Las máquinas de vapor podían utilizarse para mover maquinaria pesada. Por primera vez pudieron concentrarse grandes cantidades de potencia en una zona reducida, posibilitando el surgimiento de fábricas y de la producción en masa.
Inglaterra estaba por aquella época falta de carbón vegetal que sirviera de combustible: había esquilmado sus bosques, y la madera que quedaba tenía que reservarla para la flota naval. La única alternativa era el carbón, pero las filtraciones de agua dificultaban mucho la explotación de las minas. La máquina de vapor de Watt bombeaba eficientemente el agua al exterior y permitía así extraer grandes cantidades de carbón a bajo precio. La combustión del carbón producía vapor y el vapor engendraba potencia. ¡Había comenzado la Revolución Industrial!

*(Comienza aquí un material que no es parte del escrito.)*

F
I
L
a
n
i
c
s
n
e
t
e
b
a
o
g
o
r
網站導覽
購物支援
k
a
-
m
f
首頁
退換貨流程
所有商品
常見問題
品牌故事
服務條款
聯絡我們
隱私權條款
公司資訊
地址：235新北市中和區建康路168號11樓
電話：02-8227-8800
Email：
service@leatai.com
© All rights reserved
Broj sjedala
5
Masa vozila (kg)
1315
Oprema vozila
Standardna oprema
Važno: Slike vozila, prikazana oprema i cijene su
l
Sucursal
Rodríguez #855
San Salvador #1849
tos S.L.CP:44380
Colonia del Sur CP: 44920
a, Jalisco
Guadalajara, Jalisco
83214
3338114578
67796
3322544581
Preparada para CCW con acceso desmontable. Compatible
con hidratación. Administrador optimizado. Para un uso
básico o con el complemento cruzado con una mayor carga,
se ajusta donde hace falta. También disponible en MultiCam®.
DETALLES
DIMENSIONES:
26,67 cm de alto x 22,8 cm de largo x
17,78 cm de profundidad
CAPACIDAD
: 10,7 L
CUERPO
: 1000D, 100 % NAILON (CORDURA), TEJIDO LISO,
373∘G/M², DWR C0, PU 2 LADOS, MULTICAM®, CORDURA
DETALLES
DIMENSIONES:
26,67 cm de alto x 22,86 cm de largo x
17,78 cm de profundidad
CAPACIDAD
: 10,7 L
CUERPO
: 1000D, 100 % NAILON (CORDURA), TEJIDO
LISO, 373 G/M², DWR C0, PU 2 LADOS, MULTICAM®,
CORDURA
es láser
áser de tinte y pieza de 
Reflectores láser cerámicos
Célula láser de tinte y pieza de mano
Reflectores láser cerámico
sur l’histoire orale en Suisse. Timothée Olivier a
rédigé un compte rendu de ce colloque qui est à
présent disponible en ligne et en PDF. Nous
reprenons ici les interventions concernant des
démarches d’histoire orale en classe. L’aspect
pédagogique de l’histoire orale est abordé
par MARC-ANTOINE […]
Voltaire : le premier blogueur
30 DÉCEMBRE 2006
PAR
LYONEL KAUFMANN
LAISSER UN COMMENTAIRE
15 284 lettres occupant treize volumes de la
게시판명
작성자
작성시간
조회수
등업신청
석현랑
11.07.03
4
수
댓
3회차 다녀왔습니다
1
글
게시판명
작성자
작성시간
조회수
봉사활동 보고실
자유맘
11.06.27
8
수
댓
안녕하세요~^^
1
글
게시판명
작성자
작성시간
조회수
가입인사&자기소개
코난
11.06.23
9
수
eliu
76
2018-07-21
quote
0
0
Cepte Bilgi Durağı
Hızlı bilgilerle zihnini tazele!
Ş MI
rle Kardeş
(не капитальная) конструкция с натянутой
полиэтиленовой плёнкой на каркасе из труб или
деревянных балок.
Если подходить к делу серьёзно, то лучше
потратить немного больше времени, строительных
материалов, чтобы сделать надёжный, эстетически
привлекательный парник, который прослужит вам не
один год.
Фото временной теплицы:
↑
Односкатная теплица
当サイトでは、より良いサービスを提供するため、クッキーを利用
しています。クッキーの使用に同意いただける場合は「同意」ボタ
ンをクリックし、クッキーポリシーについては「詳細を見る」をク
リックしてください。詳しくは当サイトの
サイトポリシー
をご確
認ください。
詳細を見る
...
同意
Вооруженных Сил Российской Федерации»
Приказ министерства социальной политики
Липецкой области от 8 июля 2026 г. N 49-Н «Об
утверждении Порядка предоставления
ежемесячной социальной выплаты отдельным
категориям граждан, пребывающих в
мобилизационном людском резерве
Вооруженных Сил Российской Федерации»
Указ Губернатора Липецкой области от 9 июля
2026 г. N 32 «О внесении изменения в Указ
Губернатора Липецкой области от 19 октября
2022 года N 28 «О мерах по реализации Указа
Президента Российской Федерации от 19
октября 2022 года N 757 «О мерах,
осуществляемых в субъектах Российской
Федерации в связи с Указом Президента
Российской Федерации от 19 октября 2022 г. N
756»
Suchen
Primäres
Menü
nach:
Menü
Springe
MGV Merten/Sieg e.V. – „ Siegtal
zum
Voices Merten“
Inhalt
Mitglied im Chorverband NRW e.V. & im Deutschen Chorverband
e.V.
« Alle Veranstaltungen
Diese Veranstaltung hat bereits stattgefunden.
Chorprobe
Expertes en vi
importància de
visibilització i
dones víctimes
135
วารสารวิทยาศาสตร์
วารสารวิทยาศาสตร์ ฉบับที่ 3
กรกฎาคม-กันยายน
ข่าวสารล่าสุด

Hoy día nos hallamos en una segunda revolución industrial, cuyo origen también está en un invento de James Watt.
Para conseguir que el flujo de vapor de sus máquinas fuese constante, Watt dispuso las cosas de manera que el vapor hiciese girar dos pesas unidas a un vástago vertical por medio de sendas barras articuladas. La fuerza de la gravedad tiraba de las pesas hacia abajo, mientras que la fuerza centrífuga (al girar las pesas) hacía que subieran. Si entraba demasiado vapor en la cámara, la rotación de las pesas se aceleraba y éstas subían. Este movimiento ascendente cerraba parcialmente una válvula y disminuía el aporte de vapor. Al bajar la presión del vapor, las pesas empezaban a girar más despacio, caían y abrían la válvula, entrando entonces más vapor.
La cantidad de vapor se mantenía así entre límites bastante próximos. La máquina de vapor había quedado equipada con un «cerebro» que era capaz de corregir automática y continuamente sus propios fallos. Eso es lo que designa la palabra «automación». La ciencia de la automación ha alcanzado hoy día un punto en que es posible hacer funcionar fábricas enteras sin intervención del hombre: los errores se corrigen mediante dispositivos que utilizan el principio básico del «regulador centrífugo» de James Watt.
Watt fue también un brillante y admirado ingeniero civil que tuvo mucho que ver con el proyecto de puentes, canales y puertos marítimos. Murió el 19 de agosto de 1819, tras una senectud llena de paz. Llegó a ver la Revolución Industrial en una etapa bastante avanzada, pero jamás soñó que había iniciado además una segunda revolución que no alcanzaría su auge hasta pasados casi dos siglos.